O esporte como ferramenta de inclusão social no Brasil

Enviada em 04/04/2025

Na obra “Utopia”, do escritor inglês Thomas More, é retratada uma sociedade perfeita, na qual o corpo social padroniza-se pela ausência de conflitos e problemas. No entanto, o que se observa na realidade contemporânea é o oposto do que o autor prega, uma vez que o esporte como ferramenta de inclusão social no Brasil apresenta barreiras, as quais dificultam a concretização dos planos de More. Esse cenário antagônico é fruto tanto da falta de políticas públicas eficazes, quanto da desigualdade social histórica. Diante disso, torna-se crucial a discussão desses aspectos, a fim de estabelecer o funcionamento da sociedade.

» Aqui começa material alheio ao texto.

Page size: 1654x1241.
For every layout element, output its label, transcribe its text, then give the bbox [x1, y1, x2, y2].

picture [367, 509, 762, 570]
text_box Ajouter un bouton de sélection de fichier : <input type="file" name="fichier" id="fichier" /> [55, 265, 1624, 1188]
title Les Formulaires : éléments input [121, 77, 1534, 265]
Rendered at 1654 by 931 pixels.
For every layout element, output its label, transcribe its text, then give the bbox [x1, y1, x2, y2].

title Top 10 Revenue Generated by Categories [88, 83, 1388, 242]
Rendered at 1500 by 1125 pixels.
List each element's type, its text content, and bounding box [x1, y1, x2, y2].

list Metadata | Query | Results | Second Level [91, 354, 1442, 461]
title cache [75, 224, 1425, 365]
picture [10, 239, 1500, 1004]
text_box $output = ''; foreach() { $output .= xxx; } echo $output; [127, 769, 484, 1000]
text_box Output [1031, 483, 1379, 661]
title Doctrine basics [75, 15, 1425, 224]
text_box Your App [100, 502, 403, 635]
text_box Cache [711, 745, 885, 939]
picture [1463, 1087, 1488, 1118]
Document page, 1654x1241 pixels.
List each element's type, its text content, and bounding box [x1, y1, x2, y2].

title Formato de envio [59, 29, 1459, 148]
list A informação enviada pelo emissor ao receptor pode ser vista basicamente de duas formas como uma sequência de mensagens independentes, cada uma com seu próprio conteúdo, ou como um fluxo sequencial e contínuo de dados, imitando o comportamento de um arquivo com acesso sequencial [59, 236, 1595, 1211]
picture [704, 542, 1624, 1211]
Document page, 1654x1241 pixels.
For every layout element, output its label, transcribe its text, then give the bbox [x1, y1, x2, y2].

Primordialmente, é essencial pontuar que a ausência de políticas públicas eficientes e a falta de incentivo a práticas esportivas nas periferias derivam da baixa atuação dos setores governamentais, no que concerne à criação de mecanismos que coíbam tais recorrências. Segundo o pensador Thomas Hobbes, o Estado é responsável por garantir o bem-estar da população, entretanto, isso não ocorre no Brasil. Devido à falta de atuação das autoridades, o esporte, que poderia ser uma potente ferramenta de inclusão e transformação social, encontra-se restrito às classes mais privilegiadas, deixando de ser um direito universal. Desse modo, faz-se mister a reformulação dessa postura estatal de forma urgente.

Ademais, a desigualdade social é um fator crucial para o problema, pois de acordo com os dados do IBGE mais de 25% da população brasileira vive em extrema pobreza, dificultando o acesso à educação e ao esporte. Essa desigualdade limita as oportunidades nas comunidades carentes, perpetuando a exclusão social. Para enfrentar esse desafio, é essencial adotar medidas eficazes que promovam a inclusão esportiva e combatam esse ciclo de marginalização.

Urge, portanto, para reduzir a exclusão social por meio do esporte, é urgente que o Tribunal de Contas da União destine recursos, que, com o apoio do Ministério do Esporte, sejam usados em programas de incentivo e na construção de instalações esportivas nas áreas mais pobres, por meio de parcerias entre o governo e a iniciativa privada. Dessa forma, em médio e longo prazo, será possível diminuir o impacto da desigualdade no acesso ao esporte, aproximando a sociedade de uma realidade mais justa e inclusiva, como a imaginada por More.